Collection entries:
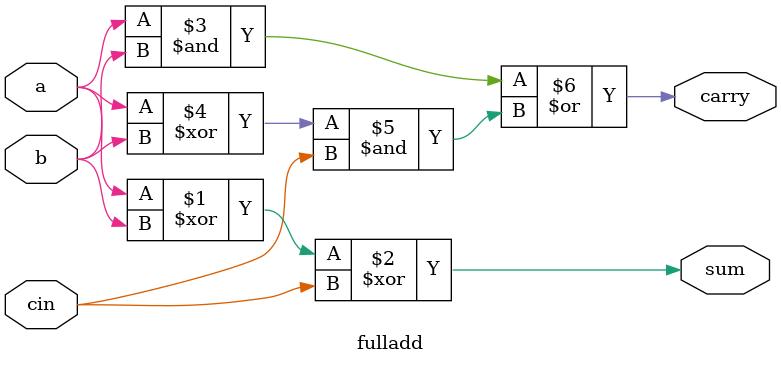
<source format=v>
module fulladd(input a,b,cin,output sum,carry);
  assign sum=a^b^cin;
  assign carry=a&b|(a^b)&cin;
endmodule

</source>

**What to do**
Search the lines above for the string "carry" and copy each line that has it.

**Final answer**
module fulladd(input a,b,cin,output sum,carry);
  assign carry=a&b|(a^b)&cin;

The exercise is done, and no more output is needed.